Set up the last page of apps page #11 like this.

Addiing one more app to the top left will force the target app off the system.

I usually bring in new apps from the four icons located at the bottom of the screen.




PS all the normal slots in the other 10 pages must have app icons or folders to make this work.


----------



## klang (Oct 14, 2003)

You really have 11 pages full of apps? :eek2: Have you tried folders? 

I stick all the unwanted stuff into a folder on the last page but I only have 3 pages on my iPhone and 2 on my iPad.


----------



## Matt9876 (Oct 11, 2007)

klang said:


> You really have 11 pages full of apps? :eek2: Have you tried folders?
> 
> I stick all the unwanted stuff into a folder on the last page but I only have 3 pages on my iPhone and 2 on my iPad.


I use folders all the time but the news stand app wouldn't go into a folder then I accidentally added one more and it was gone.


----------



## dpeters11 (May 30, 2007)

I think if you search for them on the search page, it will find them, even if pushed to the no mans land past page 11.


----------



## Matt9876 (Oct 11, 2007)

Search and app store won't locate them, 

Just found out if you make some room and force more off the end they will come back into view on the first 10 pages.


----------



## braven (Apr 9, 2007)

klang said:


> You really have 11 pages full of apps? :eek2: Have you tried folders?
> 
> I stick all the unwanted stuff into a folder on the last page but I only have 3 pages on my iPhone and 2 on my iPad.


That's exactly what I do.

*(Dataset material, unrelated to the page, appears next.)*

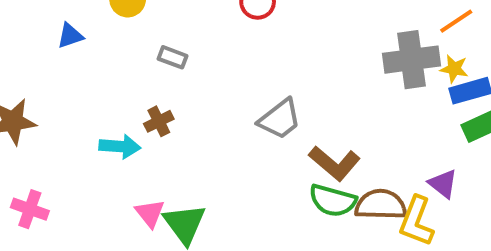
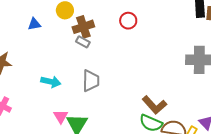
gray trapezoid: (280, 119) -> (91, 81), moved, turned -60
brown cross: (159, 121) -> (83, 27), moved, size x1.5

It would be nice if Apple allowed the user to turn their system apps off and on in settings.


----------



## Go Beavs (Nov 18, 2008)

Matt9876 said:


> I use folders all the time but the news stand app wouldn't go into a folder then I accidentally added one more and it was gone.


Actually, you can get news stand into a folder. I found this article and tried it on my iPad. It took me a couple of tries, but I did get it to go into the folder. I haven't tried other system apps but I don't see why it wouldn't work for them too.

For those who don't want to follow the link, here's the procedure:

Drag one normal app on to another to create a folder.
As SOON as the folder is created, QUICKLY drag news stand to the folder. It should go in.
If it doesn't work, remove the apps from the folder and create a new one to try again.
It will only go into a newly created folder. Again, you have to be quick!


----------



## Stuart Sweet (Jun 19, 2006)

I read the same... but I also read that if you ever tap on Newsstand it comes back out. 

I'll admit, Mrs. Shadow found the additional apps to be more annoying than useful. Not just Newsstand but Reminders, Videos, whatever else. She's coming around to most of them but doesn't plan on buying magazines on the phone.


----------



## Go Beavs (Nov 18, 2008)

Stuart Sweet said:


> I read the same... but I also read that if you ever tap on Newsstand it comes back out...


I just checked and it doesn't come out of the folder, it just refuses to run. It ends up locking my iPad when I tap on it. I unlock it and there it is, still in the folder.

I guess the folder is kind of like "cold storage" for newsstand...


----------



## Laxguy (Dec 2, 2010)

I'm still gasping at 11 pages of apps! I try to keep mine down to four, and the stuff I use a lot is all on p. 1.


----------



## braven (Apr 9, 2007)

I still think the user should be able to shut off system apps under settings.


----------



## Matt9876 (Oct 11, 2007)

Laxguy said:


> I'm still gasping at 11 pages of apps! I try to keep mine down to four, and the stuff I use a lot is all on p. 1.


If I emptied all my folders I could fill the first 11 pages about three times , I check out a lot of utility and file apps.


----------